There were a few possibilities, but they did not pan out, and by the time school started I still did not have a job. Our family was in essence homeless, and we didn’t have a penny to pay for the new baby on the way. Our situation was bleak. But a couple of weeks after school started I was called by a principal and offered a teaching position. She still had a vacant position that was presently being filled by a substitute. By this time my wife and our other four children had come to Albuquerque and were living with another couple. We all went out to a pizza restaurant and celebrated God’s faithfulness and my new job. As we entered church on that Wednesday evening, I heard them singing the song, “Fear not, for I am with you…” Chills went through me, and I knew God was telling me that getting this job at this unlikely time was His doing. Although I had been in an impossible situation, He had done for me what He has done so many times before. He had delivered me by His “mighty hand and outstretched arm.”

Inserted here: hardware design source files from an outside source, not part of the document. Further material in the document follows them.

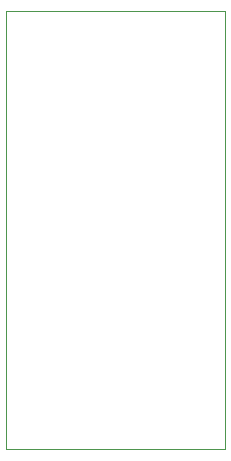
<source format=gbr>
%TF.GenerationSoftware,KiCad,Pcbnew,7.0.2*%
%TF.CreationDate,2024-12-12T08:46:51-06:00*%
%TF.ProjectId,om_ADC,6f6d5f41-4443-42e6-9b69-6361645f7063,rev?*%
%TF.SameCoordinates,Original*%
%TF.FileFunction,Profile,NP*%
%FSLAX46Y46*%
G04 Gerber Fmt 4.6, Leading zero omitted, Abs format (unit mm)*
G04 Created by KiCad (PCBNEW 7.0.2) date 2024-12-12 08:46:51*
%MOMM*%
%LPD*%
G01*
G04 APERTURE LIST*
%TA.AperFunction,Profile*%
%ADD10C,0.100000*%
%TD*%
G04 APERTURE END LIST*
D10*
X75819000Y-23368000D02*
X94361000Y-23368000D01*
X94361000Y-60452000D01*
X75819000Y-60452000D01*
X75819000Y-23368000D01*
M02*

</source>
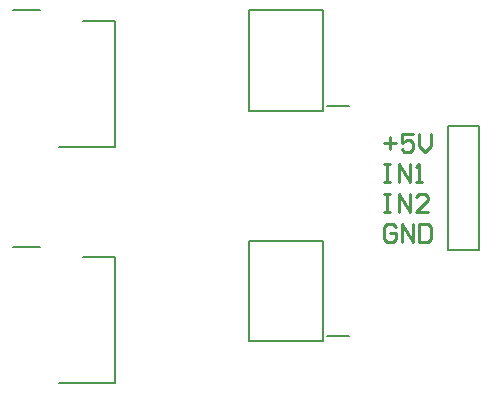
<source format=gbr>
G04*
G04 #@! TF.GenerationSoftware,Altium Limited,Altium Designer,22.4.2 (48)*
G04*
G04 Layer_Color=65535*
%FSLAX44Y44*%
%MOMM*%
G71*
G04*
G04 #@! TF.SameCoordinates,E380B31E-87FB-4700-A3A7-B4C86E81BE80*
G04*
G04*
G04 #@! TF.FilePolarity,Positive*
G04*
G01*
G75*
%ADD10C,0.2000*%
%ADD11C,0.2540*%
D10*
X188500Y162500D02*
X211500D01*
X188500Y362500D02*
X211500D01*
X227200Y246650D02*
X275000D01*
Y353350D01*
X247850D02*
X275000D01*
X227200Y46650D02*
X275000D01*
Y153350D01*
X247850D02*
X275000D01*
X454750Y281850D02*
X473250D01*
X451250Y277450D02*
Y362550D01*
X388750D02*
X451250D01*
X388750Y277450D02*
Y362550D01*
Y277450D02*
X451250D01*
X556550Y160000D02*
X583450D01*
Y264600D01*
X556550D02*
X583450D01*
X556550Y160000D02*
Y264600D01*
X454750Y86850D02*
X473250D01*
X451250Y82450D02*
Y167550D01*
X388750D02*
X451250D01*
X388750Y82450D02*
Y167550D01*
Y82450D02*
X451250D01*
D11*
X512537Y178836D02*
X510038Y181335D01*
X505039D01*
X502540Y178836D01*
Y168839D01*
X505039Y166340D01*
X510038D01*
X512537Y168839D01*
Y173838D01*
X507538D01*
X517535Y166340D02*
Y181335D01*
X527532Y166340D01*
Y181335D01*
X532530D02*
Y166340D01*
X540028D01*
X542527Y168839D01*
Y178836D01*
X540028Y181335D01*
X532530D01*
X502540Y206735D02*
X507538D01*
X505039D01*
Y191740D01*
X502540D01*
X507538D01*
X515036D02*
Y206735D01*
X525033Y191740D01*
Y206735D01*
X540028Y191740D02*
X530031D01*
X540028Y201737D01*
Y204236D01*
X537529Y206735D01*
X532530D01*
X530031Y204236D01*
X502540Y232135D02*
X507538D01*
X505039D01*
Y217140D01*
X502540D01*
X507538D01*
X515036D02*
Y232135D01*
X525033Y217140D01*
Y232135D01*
X530031Y217140D02*
X535029D01*
X532530D01*
Y232135D01*
X530031Y229636D01*
X502540Y250037D02*
X512537D01*
X507538Y255036D02*
Y245039D01*
X527532Y257535D02*
X517535D01*
Y250037D01*
X522533Y252537D01*
X525033D01*
X527532Y250037D01*
Y245039D01*
X525033Y242540D01*
X520034D01*
X517535Y245039D01*
X532530Y257535D02*
Y247538D01*
X537529Y242540D01*
X542527Y247538D01*
Y257535D01*
M02*

</source>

But as wonderful as our own personal stories of deliverance are, the death and resurrection of Jesus Christ is the greatest example in all of history of God’s deliverance by His mighty hand and outstretched arm. The Psalmist foresaw this event prophetically and exulted: “OH, sing to the LORD a new song! For He has done marvelous things; His right hand and His holy arm have gained Him the victory” (Psalm 98:1). To use Isaiah’s terminology, in Jesus Christ God has “made bare His holy arm.”